Instructions for the task: In the listing below, find each line that holds "stained" and list it.

Data extract:
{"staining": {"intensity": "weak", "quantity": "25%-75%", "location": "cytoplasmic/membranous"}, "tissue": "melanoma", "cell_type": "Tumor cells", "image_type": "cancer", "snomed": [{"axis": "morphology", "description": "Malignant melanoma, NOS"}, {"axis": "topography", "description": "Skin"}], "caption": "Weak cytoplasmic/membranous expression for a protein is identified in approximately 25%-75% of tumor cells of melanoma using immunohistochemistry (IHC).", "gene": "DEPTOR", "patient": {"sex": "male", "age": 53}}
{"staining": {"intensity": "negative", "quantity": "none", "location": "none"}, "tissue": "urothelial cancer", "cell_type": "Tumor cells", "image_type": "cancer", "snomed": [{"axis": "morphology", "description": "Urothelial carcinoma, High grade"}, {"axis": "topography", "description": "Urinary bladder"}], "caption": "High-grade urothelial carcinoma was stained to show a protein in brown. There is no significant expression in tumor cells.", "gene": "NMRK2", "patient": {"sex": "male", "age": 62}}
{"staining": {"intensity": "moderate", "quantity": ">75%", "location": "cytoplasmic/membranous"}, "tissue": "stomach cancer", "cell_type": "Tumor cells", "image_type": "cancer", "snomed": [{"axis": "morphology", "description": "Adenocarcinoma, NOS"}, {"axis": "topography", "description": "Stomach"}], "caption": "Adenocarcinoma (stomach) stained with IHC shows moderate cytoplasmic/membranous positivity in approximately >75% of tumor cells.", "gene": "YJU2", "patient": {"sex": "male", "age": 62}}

Result of this exercise:
{"staining": {"intensity": "negative", "quantity": "none", "location": "none"}, "tissue": "urothelial cancer", "cell_type": "Tumor cells", "image_type": "cancer", "snomed": [{"axis": "morphology", "description": "Urothelial carcinoma, High grade"}, {"axis": "topography", "description": "Urinary bladder"}], "caption": "High-grade urothelial carcinoma was stained to show a protein in brown. There is no significant expression in tumor cells.", "gene": "NMRK2", "patient": {"sex": "male", "age": 62}}
{"staining": {"intensity": "moderate", "quantity": ">75%", "location": "cytoplasmic/membranous"}, "tissue": "stomach cancer", "cell_type": "Tumor cells", "image_type": "cancer", "snomed": [{"axis": "morphology", "description": "Adenocarcinoma, NOS"}, {"axis": "topography", "description": "Stomach"}], "caption": "Adenocarcinoma (stomach) stained with IHC shows moderate cytoplasmic/membranous positivity in approximately >75% of tumor cells.", "gene": "YJU2", "patient": {"sex": "male", "age": 62}}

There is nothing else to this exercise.